== EXERCISE DATA

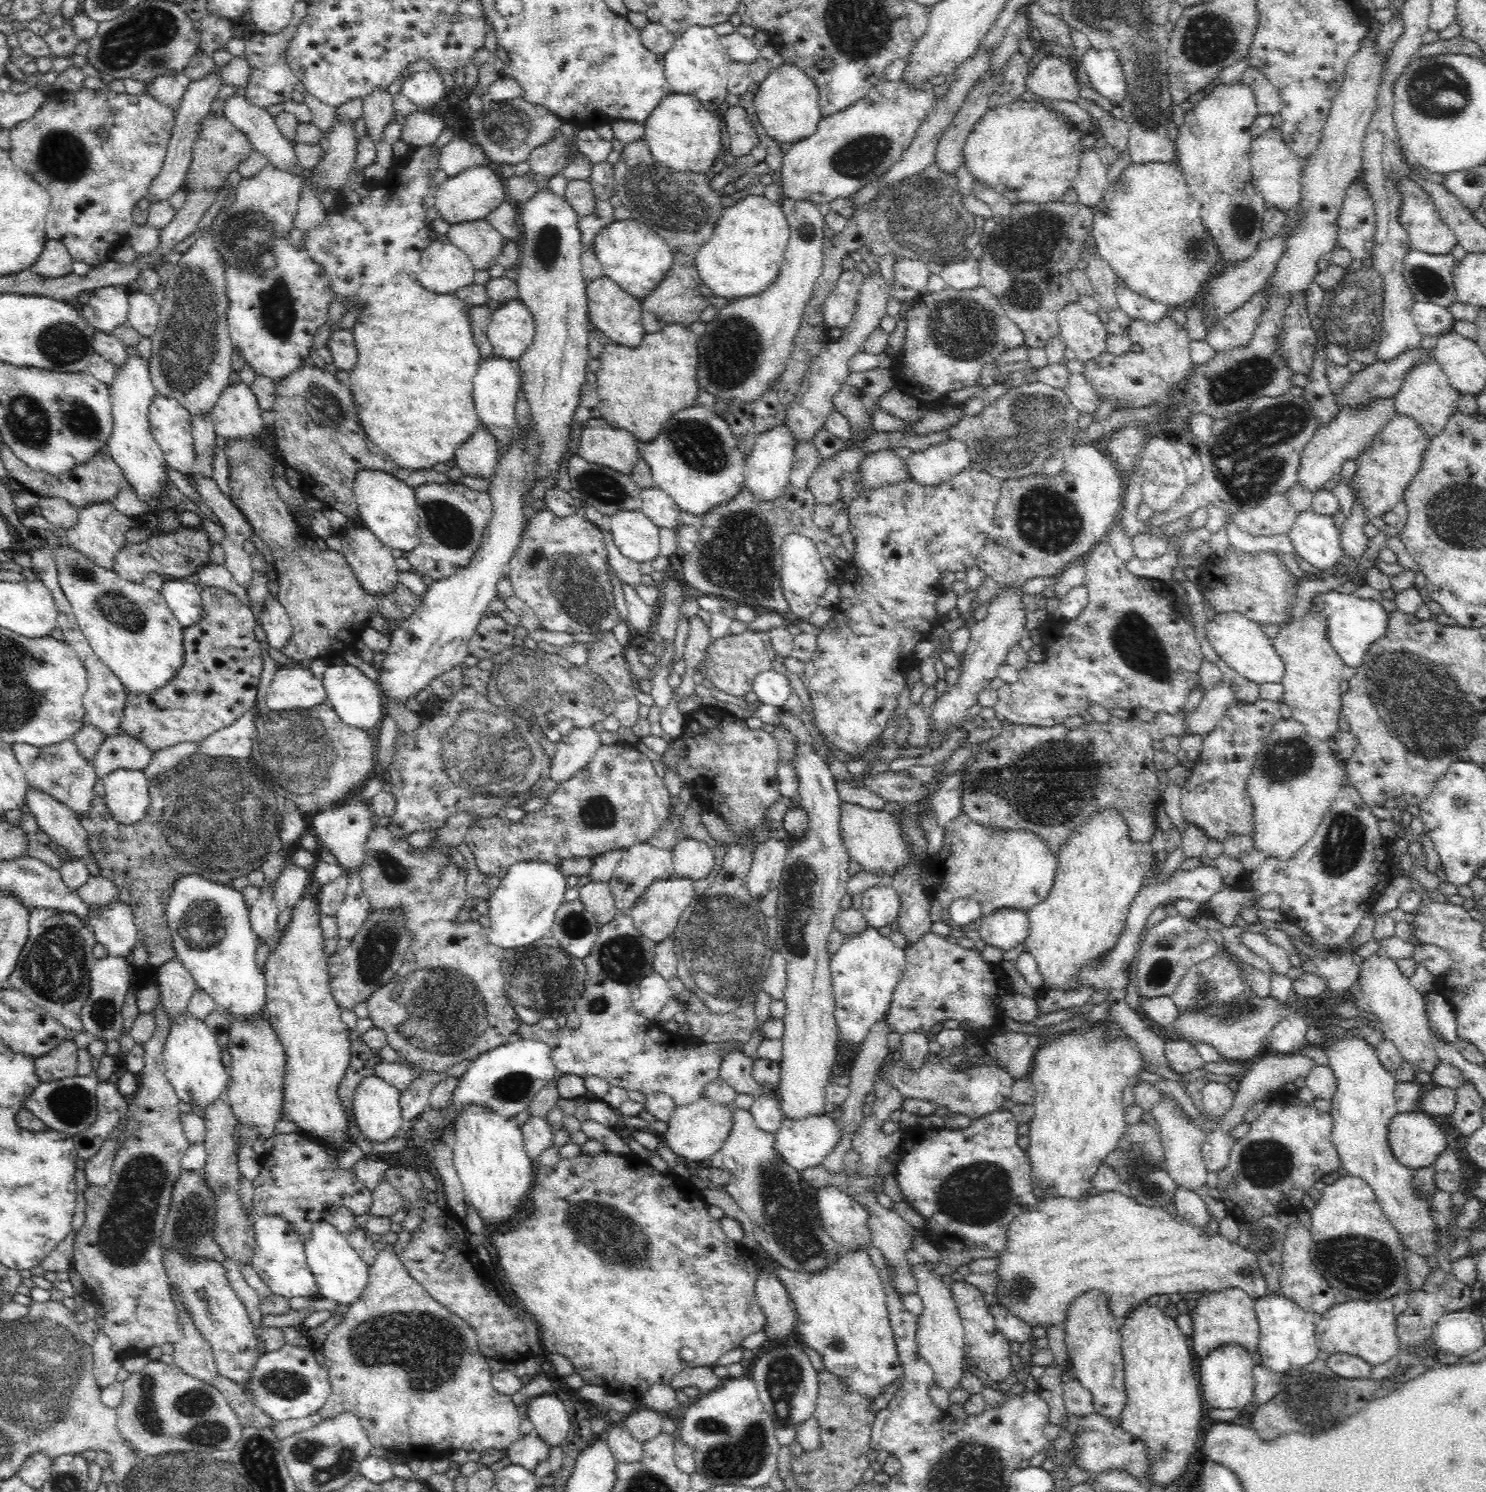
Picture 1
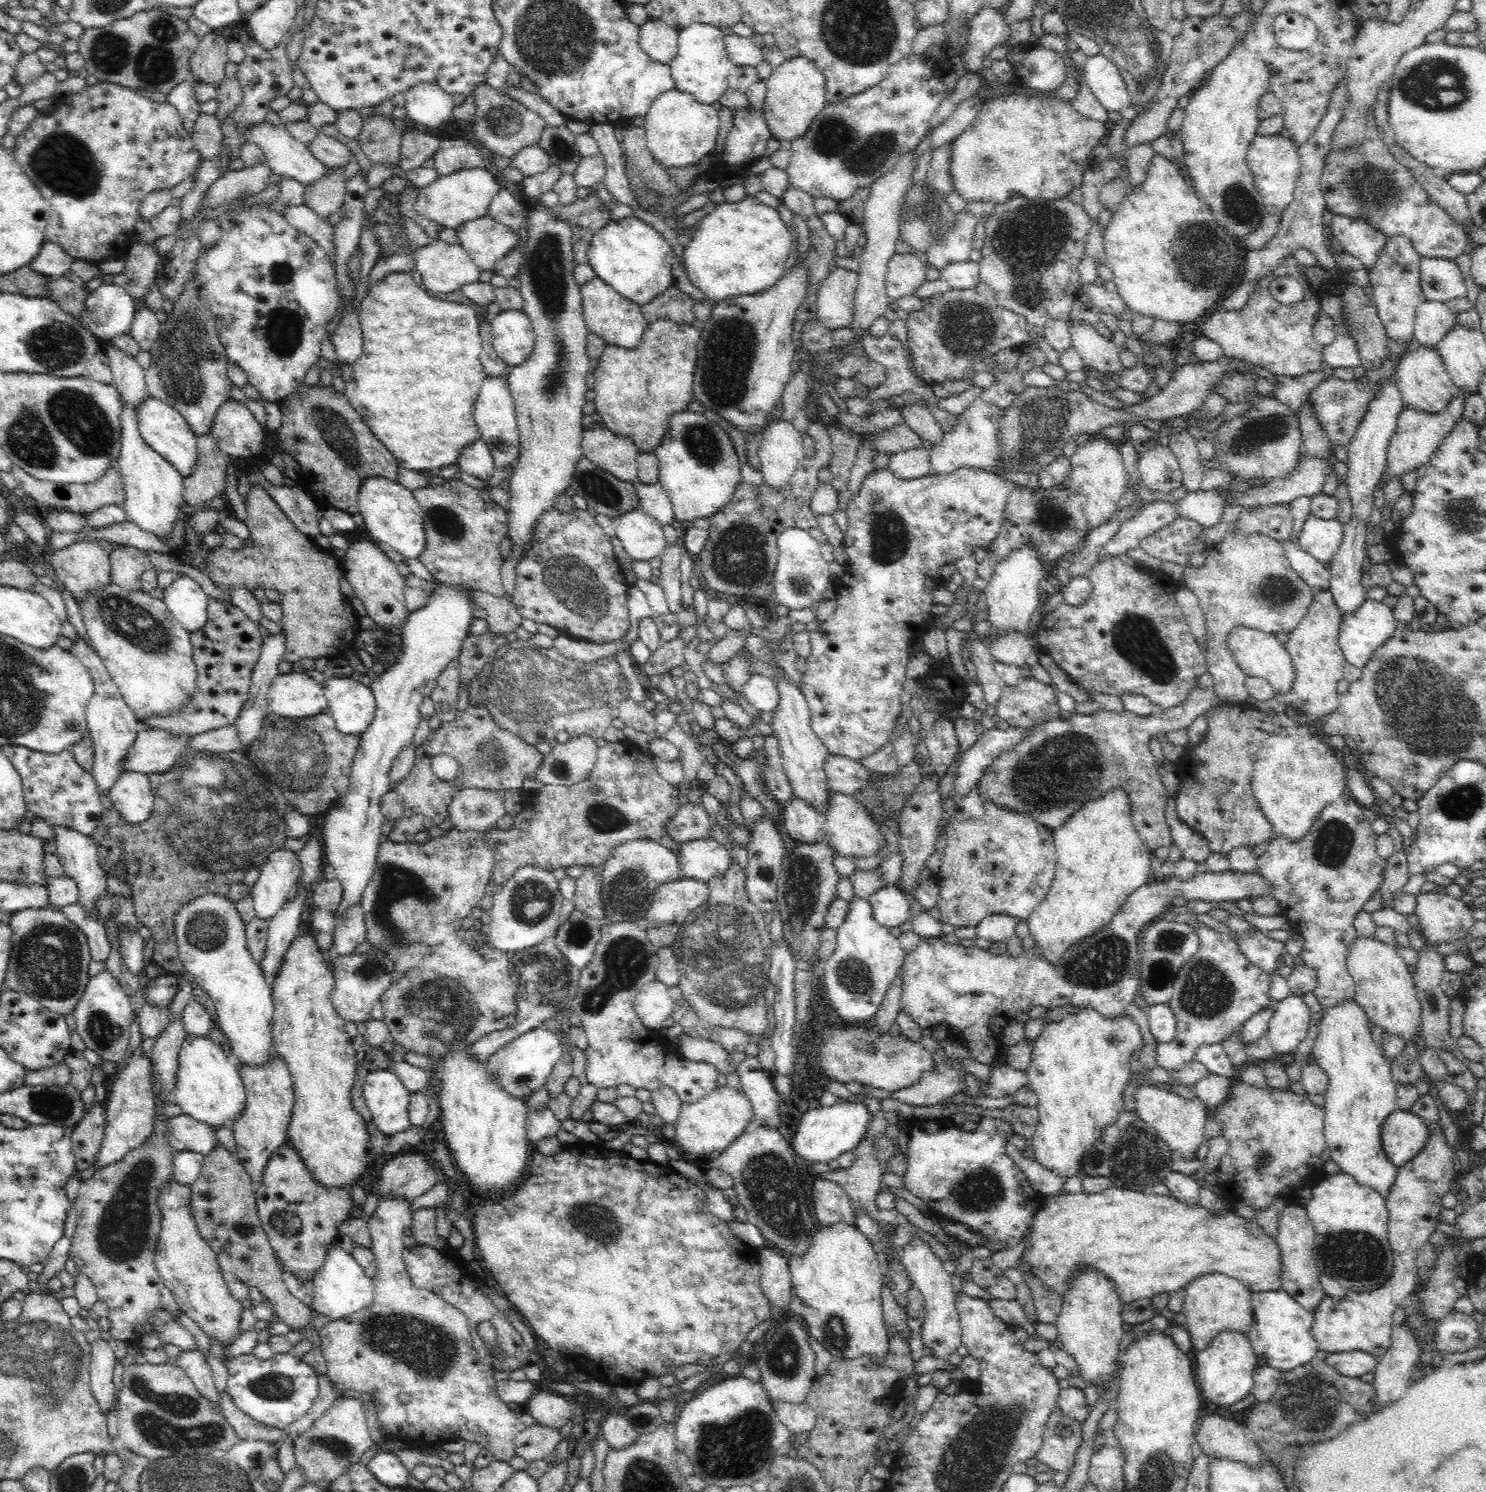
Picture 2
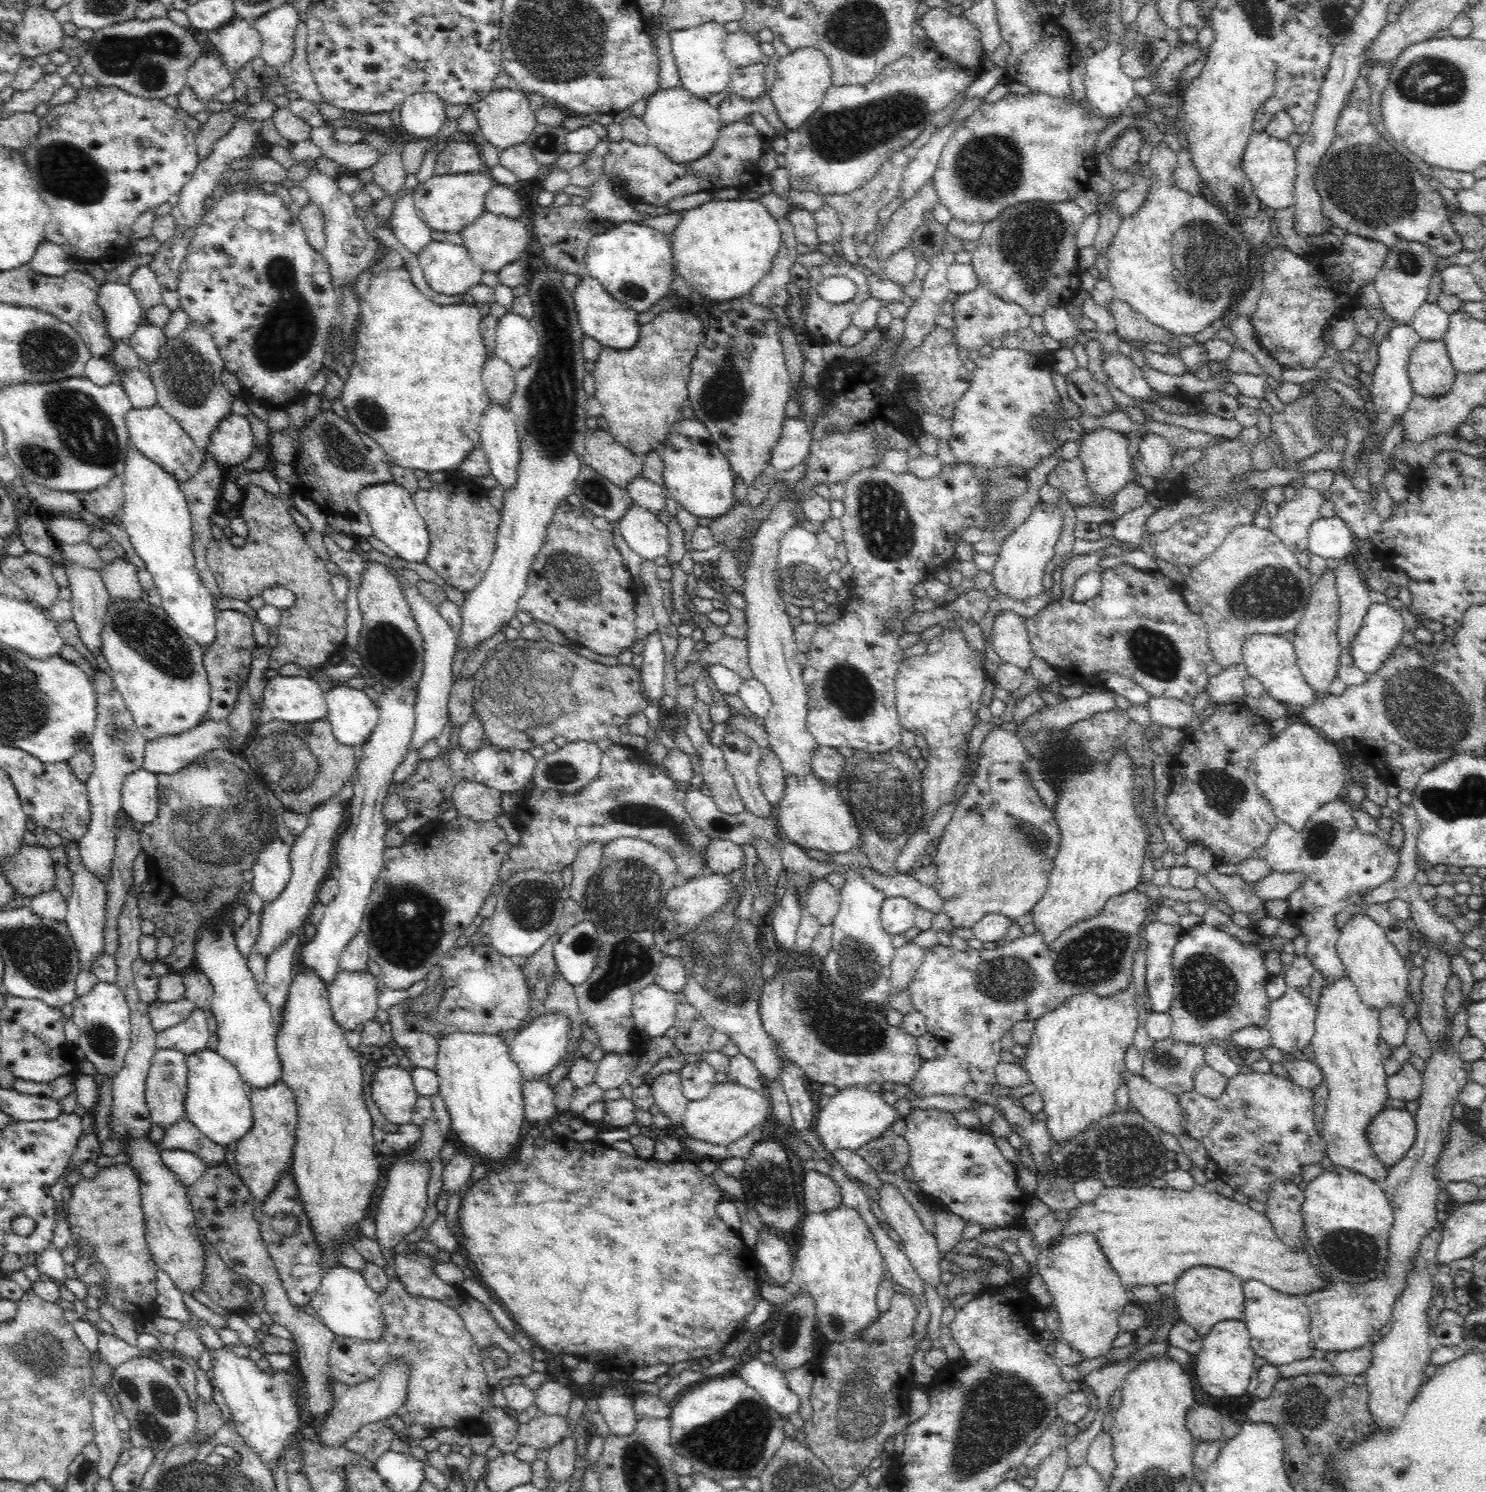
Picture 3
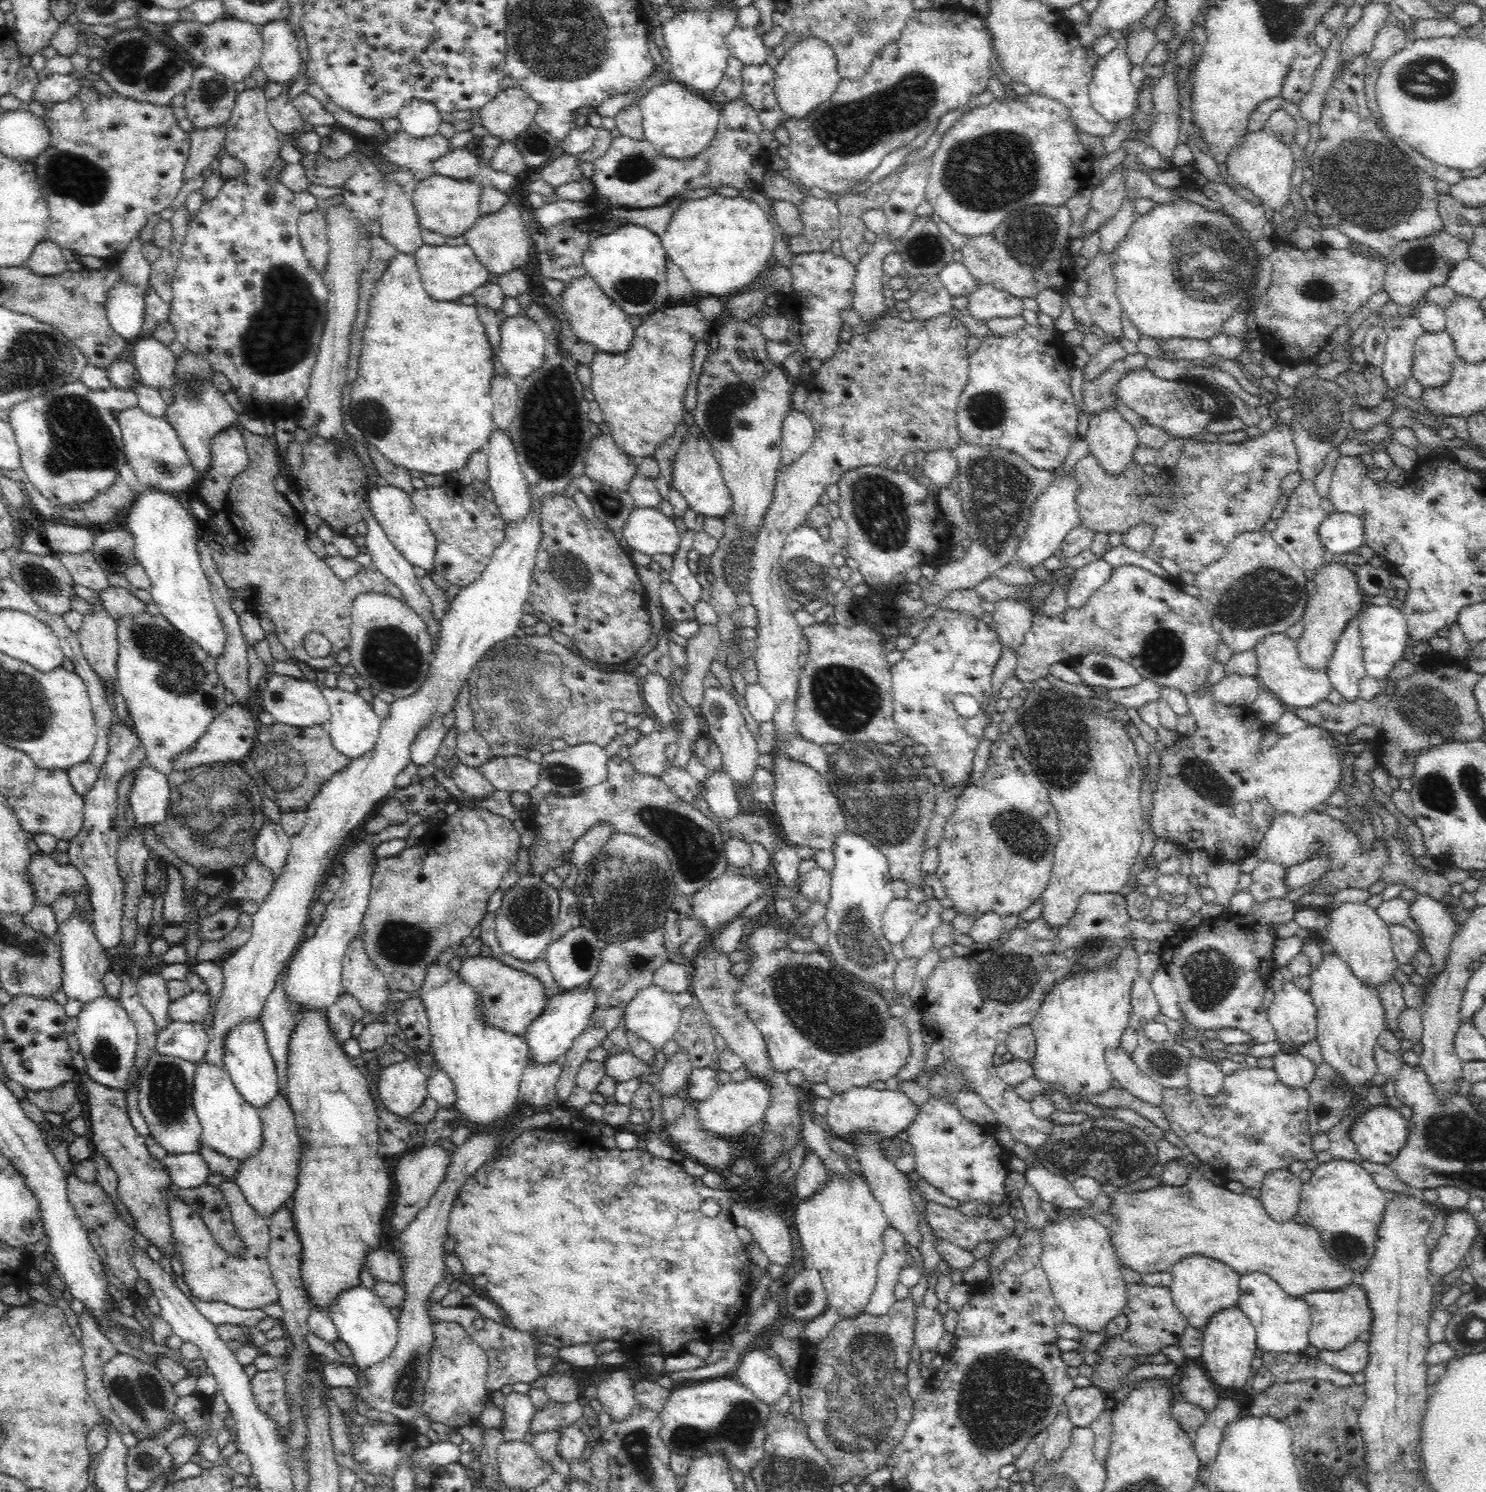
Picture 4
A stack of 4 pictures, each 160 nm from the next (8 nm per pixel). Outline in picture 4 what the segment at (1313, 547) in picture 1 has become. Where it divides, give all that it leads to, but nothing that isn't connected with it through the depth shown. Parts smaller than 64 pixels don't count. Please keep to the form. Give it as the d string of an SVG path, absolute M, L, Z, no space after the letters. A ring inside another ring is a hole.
M1335 510L1327 515L1318 530L1330 555L1354 553L1365 545L1364 519L1352 513Z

====

* BRIEF: Write out the listing word for word, omitting the pictures it holds.

* FINAL ANSWER:
Picture 1
Picture 2
Picture 3
Picture 4
A stack of 4 pictures, each 160 nm from the next (8 nm per pixel). Outline in picture 4 what the segment at (1313, 547) in picture 1 has become. Where it divides, give all that it leads to, but nothing that isn't connected with it through the depth shown. Parts smaller than 64 pixels don't count. Please keep to the form. Give it as the d string of an SVG path, absolute M, L, Z, no space after the letters. A ring inside another ring is a hole.
M1335 510L1327 515L1318 530L1330 555L1354 553L1365 545L1364 519L1352 513Z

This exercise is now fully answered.